Task instructions: Whenever the string "username" turns up in a line of the data below, copy that line.
=== Dataset records ===
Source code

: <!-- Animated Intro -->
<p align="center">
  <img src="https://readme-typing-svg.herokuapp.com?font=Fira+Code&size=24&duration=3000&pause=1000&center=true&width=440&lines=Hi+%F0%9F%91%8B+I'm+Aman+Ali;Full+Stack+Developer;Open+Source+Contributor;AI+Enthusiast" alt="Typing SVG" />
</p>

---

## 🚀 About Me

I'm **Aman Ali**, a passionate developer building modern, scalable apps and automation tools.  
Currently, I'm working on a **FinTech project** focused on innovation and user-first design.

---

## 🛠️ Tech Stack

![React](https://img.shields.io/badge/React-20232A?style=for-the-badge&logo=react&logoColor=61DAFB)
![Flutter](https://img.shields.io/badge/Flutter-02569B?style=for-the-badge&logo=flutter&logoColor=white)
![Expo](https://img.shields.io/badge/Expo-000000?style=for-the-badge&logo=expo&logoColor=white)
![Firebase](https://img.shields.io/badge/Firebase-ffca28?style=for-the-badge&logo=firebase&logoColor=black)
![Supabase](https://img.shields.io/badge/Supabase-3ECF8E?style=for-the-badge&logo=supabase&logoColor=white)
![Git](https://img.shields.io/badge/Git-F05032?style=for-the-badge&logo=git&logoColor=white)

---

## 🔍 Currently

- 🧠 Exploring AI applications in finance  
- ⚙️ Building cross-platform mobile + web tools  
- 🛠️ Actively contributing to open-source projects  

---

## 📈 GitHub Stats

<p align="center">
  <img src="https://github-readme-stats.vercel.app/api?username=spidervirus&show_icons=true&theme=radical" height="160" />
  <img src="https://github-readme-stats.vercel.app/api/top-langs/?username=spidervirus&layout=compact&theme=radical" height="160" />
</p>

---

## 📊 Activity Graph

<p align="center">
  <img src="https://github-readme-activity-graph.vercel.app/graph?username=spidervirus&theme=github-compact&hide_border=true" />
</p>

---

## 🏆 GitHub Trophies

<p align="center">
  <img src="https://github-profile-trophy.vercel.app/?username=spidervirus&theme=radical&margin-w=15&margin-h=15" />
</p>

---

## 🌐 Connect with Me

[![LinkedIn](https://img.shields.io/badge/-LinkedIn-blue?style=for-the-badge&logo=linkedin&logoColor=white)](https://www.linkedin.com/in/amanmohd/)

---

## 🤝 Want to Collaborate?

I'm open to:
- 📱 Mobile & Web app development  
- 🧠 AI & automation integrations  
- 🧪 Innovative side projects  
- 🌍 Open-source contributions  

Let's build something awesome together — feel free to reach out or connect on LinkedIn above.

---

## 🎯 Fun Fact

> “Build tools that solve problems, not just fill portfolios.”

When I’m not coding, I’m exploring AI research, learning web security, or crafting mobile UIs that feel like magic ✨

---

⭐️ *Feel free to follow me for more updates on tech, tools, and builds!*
===
=== Dataset records ===
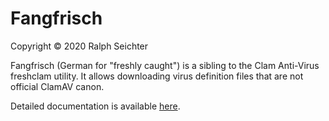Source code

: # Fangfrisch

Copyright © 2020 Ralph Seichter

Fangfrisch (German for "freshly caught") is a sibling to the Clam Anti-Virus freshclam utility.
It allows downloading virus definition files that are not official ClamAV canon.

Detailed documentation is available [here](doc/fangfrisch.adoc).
===
Exercise answer:
  <img src="https://github-readme-stats.vercel.app/api?username=spidervirus&show_icons=true&theme=radical" height="160" />
  <img src="https://github-readme-stats.vercel.app/api/top-langs/?username=spidervirus&layout=compact&theme=radical" height="160" />
  <img src="https://github-readme-activity-graph.vercel.app/graph?username=spidervirus&theme=github-compact&hide_border=true" />
  <img src="https://github-profile-trophy.vercel.app/?username=spidervirus&theme=radical&margin-w=15&margin-h=15" />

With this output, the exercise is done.